Since that discovery a couple of weeks ago, I've been building an automated grading system similar to the great FB's old puzzlemaster app. That way I can screen out those who can't do fizzbuzz and another trivial program or two before wasting our one iPhone dev's time interviewing them.

Those who do at least decently do get a chance to interview, but I'm hoping to add more puzzles to the auto-grader in the hopes of spotting applicants with stronger skills than is clear from their interviews. Any suggestions?

3 comments

Implement an iterator for a data structure (you can choose which structure).

Write a simulator for lottery number drawings.

Write a basic cash register API that keeps track of a total balance as well as denominations. Bonus points if it makes change appropriately (largest bills first).

These sound idiotic, but someone who can't do FizzBuzz probably can't do these either.

http://codility.com

And many, many more.

I'm sorry, maybe my comment was unclear. I'm writing the tests. I was looking for suggestions for programming questions (i.e. is giving them a problem that requires implementing a binary search or a graph useful?).

That link is useless to me since the site is in English and nearly all my applicants are Chinese who don't have the language skills to read it. Throwing 200 weak applicants at it would just be a waste of $600USD/month.

It's not that hard to come up with programming questions. It's harder to come up with relevant ones. What sort of algorithms do your devs actually use?

Do you need to know if they can write parameterized queries in SQL? Do you need to know if they can do simple web crawling or scraping? String manipulation? Or do they need to know how to do linked lists, hashes and binary searches?

I think you'd do better if, rather than making them redo old CS assignments, you focused on job-relevant tests.

Do better at what? The kind of test we're talking about here is just a bozo filter. It's designed to keep out the flagrantly awful candidates who can't even write a simple program, not to test for actual job suitability.
The original test is like that, but I don't think that's the question GGP was asking.
I'd be interested to see the results (email in profile). But I suspect the answer to this question will depend a lot on what your startup is doing and what skill level you are looking for. We have different programming tests for different roles, but they're all tailored to what each candidate will be doing if they get the job, and give them an idea of the kind of work they might do if they are successful in their applications.
Apparently they have a Chinese translation:

http://codility.com/faq/#80

Scroll up and read the FAQ entry right above that one.

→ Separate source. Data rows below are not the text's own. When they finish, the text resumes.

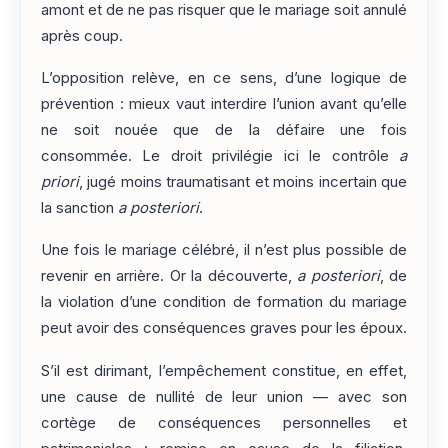
amont et de ne pas risquer que le mariage soit annulé
après coup.
L’opposition relève, en ce sens, d’une logique de
prévention : mieux vaut interdire l’union avant qu’elle
ne soit nouée que de la défaire une fois
consommée. Le droit privilégie ici le contrôle
a
priori
, jugé moins traumatisant et moins incertain que
la sanction
a posteriori
.
Une fois le mariage célébré, il n’est plus possible de
revenir en arrière. Or la découverte,
a posteriori
, de
la violation d’une condition de formation du mariage
peut avoir des conséquences graves pour les époux.
S’il est dirimant, l’empêchement constitue, en effet,
une cause de nullité de leur union — avec son
cortège de conséquences personnelles et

They're only partially translated, and unfortunately the quality of those translations has been spotty from what I've heard others here in Beijing say.

What is your approach for asking (supposedly) senior developers to write such a rudimentary program? Having interviewed "senior" developers with "10 years of experience" that could not tell me the difference between an int and a char pointer, I know this type of interview question is, unfortunately, very important.